* [Your goal]:
An exact copy of the lines from the one containing "Once the firmware package is successfully" through the last line below is required; include both of those lines and no others.

====== Records for the task ======

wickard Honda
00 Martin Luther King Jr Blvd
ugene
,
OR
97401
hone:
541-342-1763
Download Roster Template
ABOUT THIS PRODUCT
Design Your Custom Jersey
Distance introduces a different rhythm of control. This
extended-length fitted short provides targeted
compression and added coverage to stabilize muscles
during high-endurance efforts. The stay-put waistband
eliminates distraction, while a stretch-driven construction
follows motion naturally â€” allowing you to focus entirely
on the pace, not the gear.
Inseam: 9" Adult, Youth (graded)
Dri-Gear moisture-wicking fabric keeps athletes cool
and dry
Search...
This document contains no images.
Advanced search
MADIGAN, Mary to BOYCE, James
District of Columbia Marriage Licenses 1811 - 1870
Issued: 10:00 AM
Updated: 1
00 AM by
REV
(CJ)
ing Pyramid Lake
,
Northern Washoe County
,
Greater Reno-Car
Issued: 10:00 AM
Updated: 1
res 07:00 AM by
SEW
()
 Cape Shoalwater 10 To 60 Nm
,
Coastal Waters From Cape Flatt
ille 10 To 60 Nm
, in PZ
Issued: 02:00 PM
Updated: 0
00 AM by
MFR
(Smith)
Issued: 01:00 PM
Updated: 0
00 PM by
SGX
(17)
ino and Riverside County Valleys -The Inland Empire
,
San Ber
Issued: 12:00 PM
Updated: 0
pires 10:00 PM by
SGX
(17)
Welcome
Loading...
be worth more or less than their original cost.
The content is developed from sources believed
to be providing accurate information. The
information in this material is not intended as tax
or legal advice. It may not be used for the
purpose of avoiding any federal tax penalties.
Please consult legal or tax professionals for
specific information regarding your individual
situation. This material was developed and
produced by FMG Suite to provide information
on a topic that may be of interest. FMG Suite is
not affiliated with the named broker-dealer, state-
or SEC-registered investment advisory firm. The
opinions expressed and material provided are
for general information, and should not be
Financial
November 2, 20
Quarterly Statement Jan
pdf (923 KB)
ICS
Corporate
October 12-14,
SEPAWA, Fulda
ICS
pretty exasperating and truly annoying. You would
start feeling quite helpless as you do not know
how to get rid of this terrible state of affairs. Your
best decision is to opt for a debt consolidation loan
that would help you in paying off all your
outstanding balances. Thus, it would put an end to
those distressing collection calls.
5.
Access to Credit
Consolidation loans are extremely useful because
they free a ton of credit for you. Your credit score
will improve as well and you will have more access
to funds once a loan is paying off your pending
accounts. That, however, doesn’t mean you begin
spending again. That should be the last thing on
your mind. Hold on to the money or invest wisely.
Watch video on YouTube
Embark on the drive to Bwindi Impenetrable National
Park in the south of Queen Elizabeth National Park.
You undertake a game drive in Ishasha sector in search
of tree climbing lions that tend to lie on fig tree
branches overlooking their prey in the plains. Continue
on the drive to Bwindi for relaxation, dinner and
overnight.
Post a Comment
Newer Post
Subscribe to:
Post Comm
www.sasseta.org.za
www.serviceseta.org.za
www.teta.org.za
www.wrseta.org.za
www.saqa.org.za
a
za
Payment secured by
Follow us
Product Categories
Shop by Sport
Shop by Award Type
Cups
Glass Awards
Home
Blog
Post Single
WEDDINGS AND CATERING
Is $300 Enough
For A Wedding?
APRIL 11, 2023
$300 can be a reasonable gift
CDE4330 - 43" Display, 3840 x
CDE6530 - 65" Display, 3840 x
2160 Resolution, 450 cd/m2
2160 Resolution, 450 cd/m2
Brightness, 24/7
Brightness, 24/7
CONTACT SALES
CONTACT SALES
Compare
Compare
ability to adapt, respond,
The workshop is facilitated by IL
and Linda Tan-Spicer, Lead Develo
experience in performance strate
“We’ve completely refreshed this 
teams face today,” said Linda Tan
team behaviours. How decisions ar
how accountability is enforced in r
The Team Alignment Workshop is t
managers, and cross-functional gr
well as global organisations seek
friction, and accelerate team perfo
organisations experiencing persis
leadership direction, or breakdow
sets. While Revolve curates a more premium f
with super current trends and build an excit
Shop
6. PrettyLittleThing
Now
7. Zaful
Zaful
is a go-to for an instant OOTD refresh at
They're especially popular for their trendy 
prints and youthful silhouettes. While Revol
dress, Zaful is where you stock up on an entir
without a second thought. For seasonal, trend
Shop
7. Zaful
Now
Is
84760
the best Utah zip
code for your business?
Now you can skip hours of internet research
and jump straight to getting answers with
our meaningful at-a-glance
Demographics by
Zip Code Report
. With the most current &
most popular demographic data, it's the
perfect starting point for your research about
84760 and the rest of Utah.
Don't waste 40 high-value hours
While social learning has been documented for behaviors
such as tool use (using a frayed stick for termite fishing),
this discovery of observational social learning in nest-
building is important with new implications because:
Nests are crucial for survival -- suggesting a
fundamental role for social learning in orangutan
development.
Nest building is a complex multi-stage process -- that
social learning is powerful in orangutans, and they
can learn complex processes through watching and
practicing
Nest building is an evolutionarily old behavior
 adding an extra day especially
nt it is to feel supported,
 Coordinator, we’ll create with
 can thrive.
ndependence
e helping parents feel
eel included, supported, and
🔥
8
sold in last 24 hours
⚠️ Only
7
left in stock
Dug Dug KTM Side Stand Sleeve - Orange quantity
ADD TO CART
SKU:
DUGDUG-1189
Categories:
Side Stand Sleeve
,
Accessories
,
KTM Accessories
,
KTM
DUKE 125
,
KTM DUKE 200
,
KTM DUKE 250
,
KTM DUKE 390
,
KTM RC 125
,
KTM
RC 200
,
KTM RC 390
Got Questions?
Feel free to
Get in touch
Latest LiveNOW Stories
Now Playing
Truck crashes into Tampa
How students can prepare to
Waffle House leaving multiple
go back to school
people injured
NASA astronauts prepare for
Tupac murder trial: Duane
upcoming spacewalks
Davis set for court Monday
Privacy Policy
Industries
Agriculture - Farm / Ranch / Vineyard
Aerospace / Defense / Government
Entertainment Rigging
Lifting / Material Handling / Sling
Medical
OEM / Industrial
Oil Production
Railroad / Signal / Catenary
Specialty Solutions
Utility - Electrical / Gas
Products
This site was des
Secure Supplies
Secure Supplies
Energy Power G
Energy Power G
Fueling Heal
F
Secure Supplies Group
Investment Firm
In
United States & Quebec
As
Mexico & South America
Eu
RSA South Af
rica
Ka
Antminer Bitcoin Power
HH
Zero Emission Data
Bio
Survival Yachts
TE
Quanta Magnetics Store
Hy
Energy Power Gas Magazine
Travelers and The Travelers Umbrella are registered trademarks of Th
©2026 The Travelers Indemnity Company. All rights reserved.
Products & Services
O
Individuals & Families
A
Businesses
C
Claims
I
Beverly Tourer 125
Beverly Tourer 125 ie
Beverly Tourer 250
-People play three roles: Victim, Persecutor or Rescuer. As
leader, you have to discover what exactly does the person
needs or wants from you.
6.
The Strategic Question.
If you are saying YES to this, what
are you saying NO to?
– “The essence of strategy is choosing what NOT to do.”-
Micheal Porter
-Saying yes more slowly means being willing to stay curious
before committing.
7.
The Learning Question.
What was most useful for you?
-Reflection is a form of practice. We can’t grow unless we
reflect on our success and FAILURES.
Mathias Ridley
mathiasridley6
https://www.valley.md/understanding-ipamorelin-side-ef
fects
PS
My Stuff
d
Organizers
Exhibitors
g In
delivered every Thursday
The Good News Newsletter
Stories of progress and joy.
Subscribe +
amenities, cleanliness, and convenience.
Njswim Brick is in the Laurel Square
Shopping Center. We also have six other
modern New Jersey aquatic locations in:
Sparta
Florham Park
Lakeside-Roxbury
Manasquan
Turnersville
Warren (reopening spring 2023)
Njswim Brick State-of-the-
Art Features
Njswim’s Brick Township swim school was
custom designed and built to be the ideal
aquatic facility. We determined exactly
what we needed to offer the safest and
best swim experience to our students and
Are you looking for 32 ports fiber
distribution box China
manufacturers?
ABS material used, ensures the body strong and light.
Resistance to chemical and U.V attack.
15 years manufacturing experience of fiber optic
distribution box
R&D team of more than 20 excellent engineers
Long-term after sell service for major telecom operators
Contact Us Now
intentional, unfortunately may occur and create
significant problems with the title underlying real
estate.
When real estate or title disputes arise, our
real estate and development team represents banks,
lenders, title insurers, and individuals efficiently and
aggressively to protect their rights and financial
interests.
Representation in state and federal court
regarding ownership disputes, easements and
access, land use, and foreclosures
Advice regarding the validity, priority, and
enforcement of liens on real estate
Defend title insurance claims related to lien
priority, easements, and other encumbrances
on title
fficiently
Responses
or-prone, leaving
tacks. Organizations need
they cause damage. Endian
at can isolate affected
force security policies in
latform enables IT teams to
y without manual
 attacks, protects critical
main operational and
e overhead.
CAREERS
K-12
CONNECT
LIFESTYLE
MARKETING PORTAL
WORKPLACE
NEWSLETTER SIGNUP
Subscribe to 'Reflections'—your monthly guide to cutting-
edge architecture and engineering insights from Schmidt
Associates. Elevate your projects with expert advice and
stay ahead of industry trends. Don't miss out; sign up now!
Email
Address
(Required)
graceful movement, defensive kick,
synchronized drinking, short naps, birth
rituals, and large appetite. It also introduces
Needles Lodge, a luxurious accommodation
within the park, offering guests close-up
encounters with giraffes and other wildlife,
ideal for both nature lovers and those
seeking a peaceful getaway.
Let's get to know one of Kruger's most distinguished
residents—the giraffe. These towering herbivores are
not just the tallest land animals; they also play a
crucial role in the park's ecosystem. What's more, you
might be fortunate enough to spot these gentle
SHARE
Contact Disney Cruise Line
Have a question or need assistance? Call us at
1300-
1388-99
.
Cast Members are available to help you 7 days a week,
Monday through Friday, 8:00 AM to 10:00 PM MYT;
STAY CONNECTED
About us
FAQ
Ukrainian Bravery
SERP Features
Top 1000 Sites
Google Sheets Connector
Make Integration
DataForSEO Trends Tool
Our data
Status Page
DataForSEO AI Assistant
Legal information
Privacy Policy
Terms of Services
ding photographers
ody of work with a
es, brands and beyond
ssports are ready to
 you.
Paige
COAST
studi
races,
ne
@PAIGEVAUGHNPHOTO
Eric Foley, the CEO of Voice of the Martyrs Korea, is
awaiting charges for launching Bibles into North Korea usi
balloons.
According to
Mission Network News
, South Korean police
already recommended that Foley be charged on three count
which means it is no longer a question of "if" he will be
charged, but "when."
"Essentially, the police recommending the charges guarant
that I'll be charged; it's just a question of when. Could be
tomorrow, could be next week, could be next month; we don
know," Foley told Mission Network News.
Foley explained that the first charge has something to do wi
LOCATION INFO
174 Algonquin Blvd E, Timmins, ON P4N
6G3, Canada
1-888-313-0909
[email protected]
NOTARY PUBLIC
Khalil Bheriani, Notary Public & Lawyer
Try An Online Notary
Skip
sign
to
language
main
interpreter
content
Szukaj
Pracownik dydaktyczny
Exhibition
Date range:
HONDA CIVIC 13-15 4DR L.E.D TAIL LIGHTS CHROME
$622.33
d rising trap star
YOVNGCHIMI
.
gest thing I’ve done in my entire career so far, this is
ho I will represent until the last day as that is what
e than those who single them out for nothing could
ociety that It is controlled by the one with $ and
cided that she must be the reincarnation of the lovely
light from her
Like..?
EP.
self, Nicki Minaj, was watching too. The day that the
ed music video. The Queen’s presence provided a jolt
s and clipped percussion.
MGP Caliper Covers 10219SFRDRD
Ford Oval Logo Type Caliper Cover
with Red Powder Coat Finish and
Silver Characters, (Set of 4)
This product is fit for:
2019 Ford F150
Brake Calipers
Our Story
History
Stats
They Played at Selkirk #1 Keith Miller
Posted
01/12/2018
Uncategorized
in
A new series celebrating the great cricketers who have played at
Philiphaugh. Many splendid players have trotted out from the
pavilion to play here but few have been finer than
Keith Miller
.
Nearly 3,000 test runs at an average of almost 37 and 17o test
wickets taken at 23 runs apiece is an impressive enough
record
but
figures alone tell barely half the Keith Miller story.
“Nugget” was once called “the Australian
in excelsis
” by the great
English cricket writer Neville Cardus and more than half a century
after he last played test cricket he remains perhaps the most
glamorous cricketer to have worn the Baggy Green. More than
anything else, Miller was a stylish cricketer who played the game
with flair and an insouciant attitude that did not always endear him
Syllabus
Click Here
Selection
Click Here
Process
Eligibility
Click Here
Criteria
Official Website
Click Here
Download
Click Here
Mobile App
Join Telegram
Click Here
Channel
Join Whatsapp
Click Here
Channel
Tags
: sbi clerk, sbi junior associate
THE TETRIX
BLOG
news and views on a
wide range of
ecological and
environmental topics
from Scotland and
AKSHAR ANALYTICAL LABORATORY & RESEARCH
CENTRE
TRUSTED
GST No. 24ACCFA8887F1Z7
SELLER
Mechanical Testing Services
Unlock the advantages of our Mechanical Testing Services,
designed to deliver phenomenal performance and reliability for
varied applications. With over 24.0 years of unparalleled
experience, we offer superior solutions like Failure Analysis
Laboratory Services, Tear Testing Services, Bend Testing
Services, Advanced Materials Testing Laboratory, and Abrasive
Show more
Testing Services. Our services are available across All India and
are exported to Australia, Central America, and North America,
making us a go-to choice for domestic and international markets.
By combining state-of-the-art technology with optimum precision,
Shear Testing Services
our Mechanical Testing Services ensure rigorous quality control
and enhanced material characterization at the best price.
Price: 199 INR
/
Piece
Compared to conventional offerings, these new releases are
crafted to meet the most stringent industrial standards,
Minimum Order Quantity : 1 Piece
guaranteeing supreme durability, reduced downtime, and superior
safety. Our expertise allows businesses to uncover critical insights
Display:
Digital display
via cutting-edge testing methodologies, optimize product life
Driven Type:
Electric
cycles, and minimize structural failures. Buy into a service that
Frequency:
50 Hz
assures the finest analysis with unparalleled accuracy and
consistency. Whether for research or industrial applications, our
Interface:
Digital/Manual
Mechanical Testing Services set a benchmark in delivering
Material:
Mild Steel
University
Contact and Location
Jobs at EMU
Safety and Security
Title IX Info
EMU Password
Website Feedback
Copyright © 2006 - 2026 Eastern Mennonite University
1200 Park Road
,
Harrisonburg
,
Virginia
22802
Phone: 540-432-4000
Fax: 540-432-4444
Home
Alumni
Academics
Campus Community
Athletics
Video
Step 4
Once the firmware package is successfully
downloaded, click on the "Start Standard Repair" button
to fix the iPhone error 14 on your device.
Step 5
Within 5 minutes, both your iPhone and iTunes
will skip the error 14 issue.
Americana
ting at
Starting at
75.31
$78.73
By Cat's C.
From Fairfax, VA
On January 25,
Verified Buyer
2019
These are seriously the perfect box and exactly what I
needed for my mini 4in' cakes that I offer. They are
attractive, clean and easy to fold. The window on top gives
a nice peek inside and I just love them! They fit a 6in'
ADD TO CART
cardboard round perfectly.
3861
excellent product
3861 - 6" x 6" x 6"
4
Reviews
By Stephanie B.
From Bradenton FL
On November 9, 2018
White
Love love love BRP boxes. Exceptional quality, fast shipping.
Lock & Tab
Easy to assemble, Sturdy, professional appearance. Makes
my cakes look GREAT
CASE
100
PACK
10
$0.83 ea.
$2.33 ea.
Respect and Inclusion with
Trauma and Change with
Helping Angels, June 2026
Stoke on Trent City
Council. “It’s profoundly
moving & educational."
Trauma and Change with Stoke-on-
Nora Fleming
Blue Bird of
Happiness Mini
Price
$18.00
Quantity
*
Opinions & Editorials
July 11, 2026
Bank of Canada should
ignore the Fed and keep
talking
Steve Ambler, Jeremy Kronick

======

* [Result]:
Once the firmware package is successfully
downloaded, click on the "Start Standard Repair" button
to fix the iPhone error 14 on your device.
Step 5
Within 5 minutes, both your iPhone and iTunes
will skip the error 14 issue.
Americana
ting at
Starting at
75.31
$78.73
By Cat's C.
From Fairfax, VA
On January 25,
Verified Buyer
2019
These are seriously the perfect box and exactly what I
needed for my mini 4in' cakes that I offer. They are
attractive, clean and easy to fold. The window on top gives
a nice peek inside and I just love them! They fit a 6in'
ADD TO CART
cardboard round perfectly.
3861
excellent product
3861 - 6" x 6" x 6"
4
Reviews
By Stephanie B.
From Bradenton FL
On November 9, 2018
White
Love love love BRP boxes. Exceptional quality, fast shipping.
Lock & Tab
Easy to assemble, Sturdy, professional appearance. Makes
my cakes look GREAT
CASE
100
PACK
10
$0.83 ea.
$2.33 ea.
Respect and Inclusion with
Trauma and Change with
Helping Angels, June 2026
Stoke on Trent City
Council. “It’s profoundly
moving & educational."
Trauma and Change with Stoke-on-
Nora Fleming
Blue Bird of
Happiness Mini
Price
$18.00
Quantity
*
Opinions & Editorials
July 11, 2026
Bank of Canada should
ignore the Fed and keep
talking
Steve Ambler, Jeremy Kronick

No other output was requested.